Lethal Weapon 3 is the precise part of the franchise where it realizes it is a successful franchise. A part of the problem with this installment is its typical sequel tropes - catchphrases, returning characters, recreated sequences from the previous films - it's a tiring reminder that this is the third out of what the producers hope to be many Lethal Weapons.
Riggs and Martaugh return for a third installment alongside their new partner, Lt. Cole, as they stop a former cop who has turned to running an armory with thousands of cop killer guns to sell to LA gangs.

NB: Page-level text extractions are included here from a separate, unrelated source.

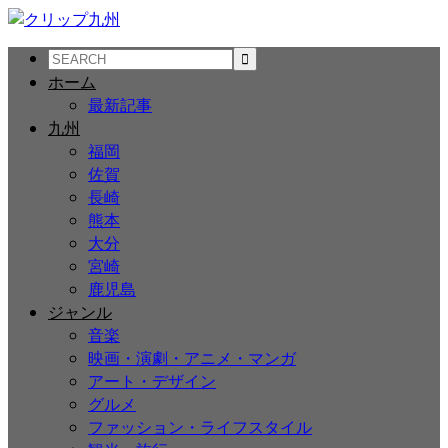
ホーム
最新記事
九州
福岡
佐賀
長崎
熊本
大分
宮崎
鹿児島
ジャンル
音楽
映画・演劇・アニメ・マンガ
アート・デザイン
グルメ
ファッション・ライフスタイル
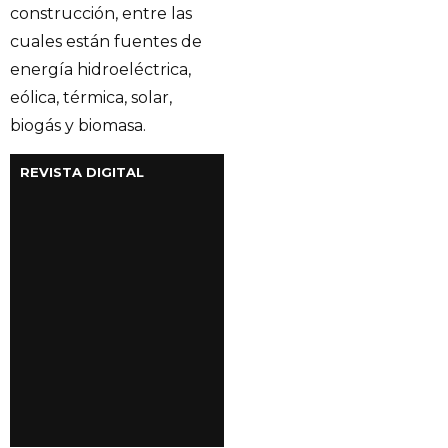
construcción, entre las
cuales están fuentes de
energía hidroeléctrica,
eólica, térmica, solar,
biogás y biomasa.
REVISTA DIGITAL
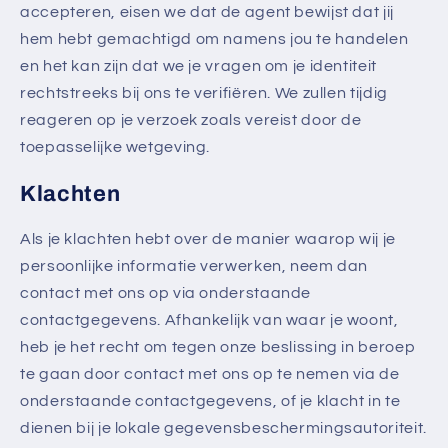
accepteren, eisen we dat de agent bewijst dat jij
hem hebt gemachtigd om namens jou te handelen
en het kan zijn dat we je vragen om je identiteit
rechtstreeks bij ons te verifiëren. We zullen tijdig
reageren op je verzoek zoals vereist door de
toepasselijke wetgeving.
Klachten
Als je klachten hebt over de manier waarop wij je
persoonlijke informatie verwerken, neem dan
contact met ons op via onderstaande
contactgegevens. Afhankelijk van waar je woont,
heb je het recht om tegen onze beslissing in beroep
te gaan door contact met ons op te nemen via de
onderstaande contactgegevens, of je klacht in te
dienen bij je lokale gegevensbeschermingsautoriteit.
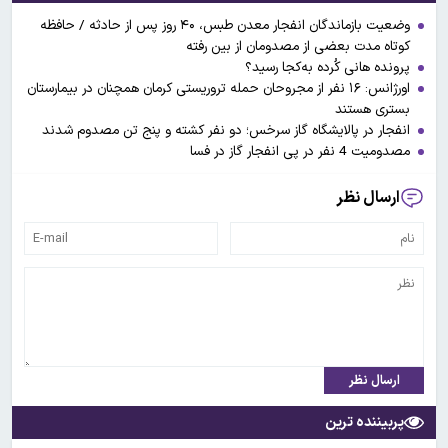
وضعیت بازماندگان انفجار معدن طبس، ۴۰ روز پس از حادثه / حافظه
کوتاه مدت بعضی از مصدومان از بین رفته
پرونده هانی کُرده به‌کجا رسید؟
اورژانس: ۱۶ نفر از مجروحان حمله تروریستی کرمان همچنان در بیمارستان
بستری هستند
انفجار در پالایشگاه گاز سرخس؛ دو نفر کشته و پنج تن مصدوم شدند
مصدومیت 4 نفر در پی انفجار گاز در فسا
ارسال نظر
ارسال نظر
پربیننده ترین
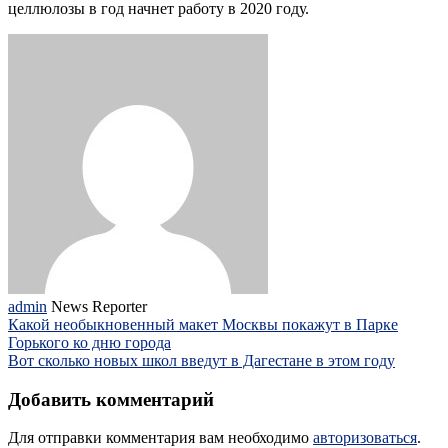
целлюлозы в год начнет работу в 2020 году.
admin
News Reporter
Какой необыкновенный макет Москвы покажут в Парке
Горького ко дню города
Вот сколько новых школ введут в Дагестане в этом году
Добавить комментарий
Для отправки комментария вам необходимо
авторизоваться
.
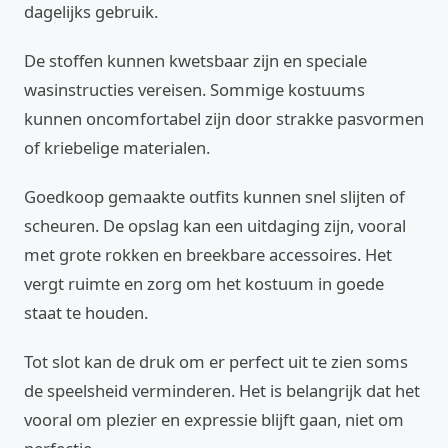
dagelijks gebruik.
De stoffen kunnen kwetsbaar zijn en speciale
wasinstructies vereisen. Sommige kostuums
kunnen oncomfortabel zijn door strakke pasvormen
of kriebelige materialen.
Goedkoop gemaakte outfits kunnen snel slijten of
scheuren. De opslag kan een uitdaging zijn, vooral
met grote rokken en breekbare accessoires. Het
vergt ruimte en zorg om het kostuum in goede
staat te houden.
Tot slot kan de druk om er perfect uit te zien soms
de speelsheid verminderen. Het is belangrijk dat het
vooral om plezier en expressie blijft gaan, niet om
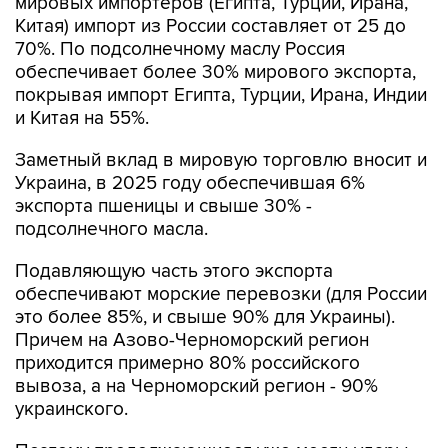
70%. По подсолнечному маслу Россия
обеспечивает более 30% мирового экспорта,
покрывая импорт Египта, Турции, Ирана, Индии
и Китая на 55%.
Заметный вклад в мировую торговлю вносит и
Украина, в 2025 году обеспечившая 6%
экспорта пшеницы и свыше 30% -
подсолнечного масла.
Подавляющую часть этого экспорта
обеспечивают морские перевозки (для России
это более 85%, и свыше 90% для Украины).
Причем на Азово-Черноморский регион
приходится примерно 80% российского
вывоза, а на Черноморский регион - 90%
украинского.
Поэтому продолжающиеся уже месяц удары
по судам и портовой инфраструктуре этих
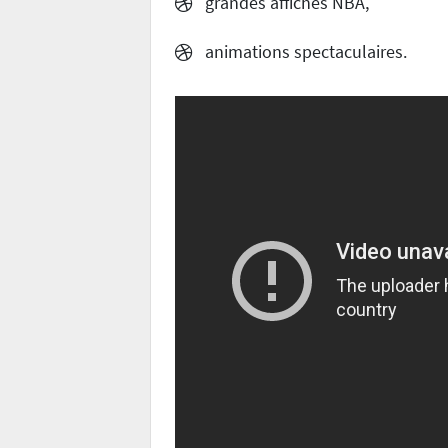
grandes affiches NBA,
animations spectaculaires.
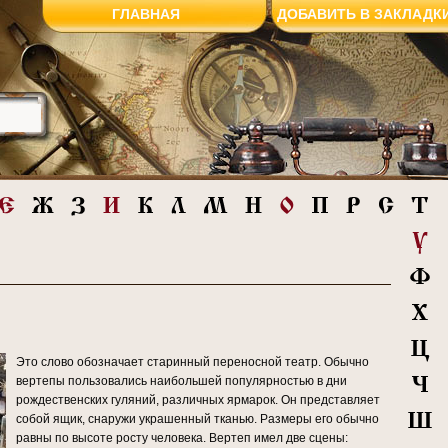
ГЛАВНАЯ
ДОБАВИТЬ В ЗАКЛАДК
Это слово обозначает старинный переносной театр. Обычно
вертепы пользовались наибольшей популярностью в дни
рождественских гуляний, различных ярмарок. Он представляет
собой ящик, снаружи украшенный тканью. Размеры его обычно
равны по высоте росту человека. Вертеп имел две сцены:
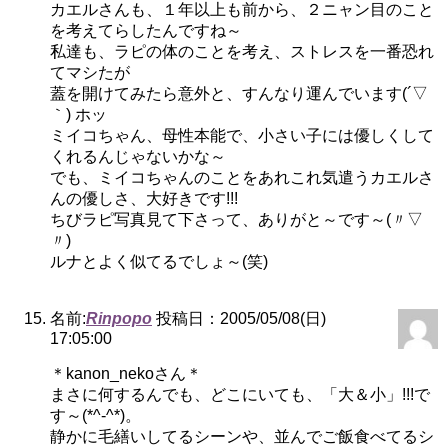
カエルさんも、１年以上も前から、２ニャン目のこと
を考えてらしたんですね～
私達も、ラピの体のことを考え、ストレスを一番恐れ
てマシたが
蓋を開けてみたら意外と、すんなり運んでいます(´▽
｀) ホッ
ミイコちゃん、母性本能で、小さい子には優しくして
くれるんじゃないかな～
でも、ミイコちゃんのことをあれこれ気遣うカエルさ
んの優しさ、大好きです!!!
ちびラピ写真見て下さって、ありがと～です～(〃▽
〃)
ルナとよく似てるでしょ～(笑)
名前:
Rinpopo
投稿日：2005/05/08(日)
17:05:00
＊kanon_nekoさん＊
まさに何するんでも、どこにいても、「大＆小」!!!で
す～(*^-^*)。
静かに毛繕いしてるシーンや、並んでご飯食べてるシ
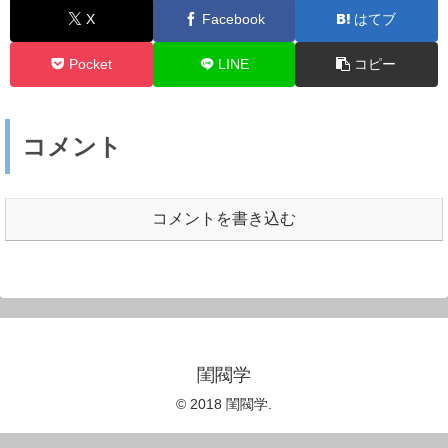
X
Facebook
はてブ
Pocket
LINE
コピー
コメント
コメントを書き込む
閨閥学
© 2018 閨閥学.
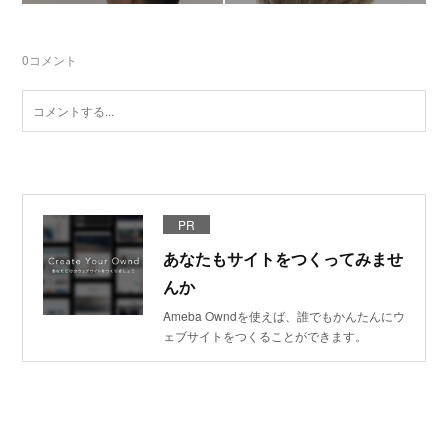
0
コメント
PR
あなたもサイトをつくってみませ
んか
Ameba Owndを使えば、誰でもかんたんにウ
ェブサイトをつくることができます。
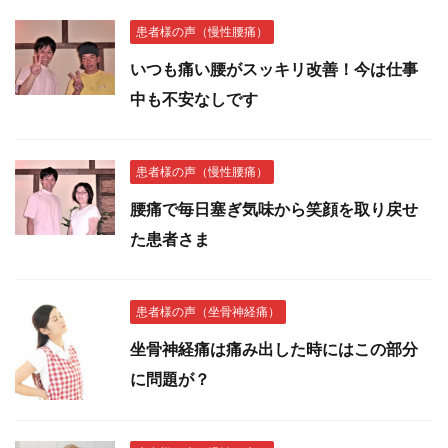
患者様の声（慢性腰痛）
いつも痛い腰がスッキリ改善！今は仕事
中も不安なしです
患者様の声（慢性腰痛）
腰痛で毎日塞ぎ気味から笑顔を取り戻せ
た患者さま
患者様の声（坐骨神経痛）
坐骨神経痛は痛み出した時にはこの部分
に問題が？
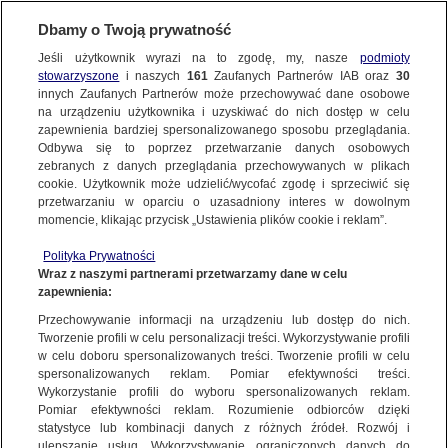
Dbamy o Twoją prywatność
SUBSKRYBUJ
Jeśli użytkownik wyrazi na to zgodę, my, nasze
podmioty
stowarzyszone
i naszych
161
Zaufanych Partnerów IAB oraz
30
KULTURA I STYL
innych Zaufanych Partnerów może przechowywać dane osobowe
na urządzeniu użytkownika i uzyskiwać do nich dostęp w celu
Nie żyje reżyser Marcin Ziębiński.
zapewnienia bardziej spersonalizowanego sposobu przeglądania.
"Cudowne dziecko polskiego kina"
Odbywa się to poprzez przetwarzanie danych osobowych
zebranych z danych przeglądania przechowywanych w plikach
cookie. Użytkownik może udzielić/wycofać zgodę i sprzeciwić się
9.06.2025, 08:34
przetwarzaniu w oparciu o uzasadniony interes w dowolnym
momencie, klikając przycisk „Ustawienia plików cookie i reklam”.
Posłuchaj artykułu
Polityka Prywatności
Czyta lektor AI
Wraz z naszymi partnerami przetwarzamy dane w celu
zapewnienia:
Przechowywanie informacji na urządzeniu lub dostęp do nich.
Tworzenie profili w celu personalizacji treści. Wykorzystywanie profili
w celu doboru spersonalizowanych treści. Tworzenie profili w celu
spersonalizowanych reklam. Pomiar efektywności treści.
Wykorzystanie profili do wyboru spersonalizowanych reklam.
Pomiar efektywności reklam. Rozumienie odbiorców dzięki
statystyce lub kombinacji danych z różnych źródeł. Rozwój i
ulepszanie usług. Wykorzystywanie ograniczonych danych do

Lethal Weapon 3 is the franchise in itself. The first two are great films and are some of the best action films ever - even the second one proved it was almost as good as the first, holding many of the same elements. Elements in the third is where it goes wrong. Like I said, the film really knows it is alongside Die Hard or Rambo in being successful 1980s action films, and making a sequel to a sequel is inevitable. Some elements that grow very tiring that go side by side with the franchise atmosphere is the return of Joe Pesci. Pesci was brilliant in the first but his character is useless here. He's simply there to draw in crowds - his name is even fit onto the poster just to remind you of the 15 minutes total he is in. His role is not that of an annoying comedic aspect this time - he is there for the presence of Pesci alone, his jokes not working this time, his character lazily put in the last minute. But it does make sense in a filmmaking point of view - Pesci was a huge name between the second and third films, with both Goodfellas and Home Alone in his filmography since. The film also has an annoying habit of tracing back to the previous films. They recreate the bathtub birthday scene from the first film's opening minutes just to remind you "remember that?" Or Pesci's speech about drive thrus in the sequel - he brings it back up, this time about hospitals, like an annoying one trick pony joke. We've heard this stuff before. Lethal Weapon 3 loses the grittiness and badassery of the first two films but it's hard to deny how much Glover and Gibson still work so well together and how their characters never shift towards something incredibly stupid to keep up with fads or something - like Pesci's character. Anyways, Lethal Weapon 3 is forgettable and somewhat regrettable. It loses its substance from the first two.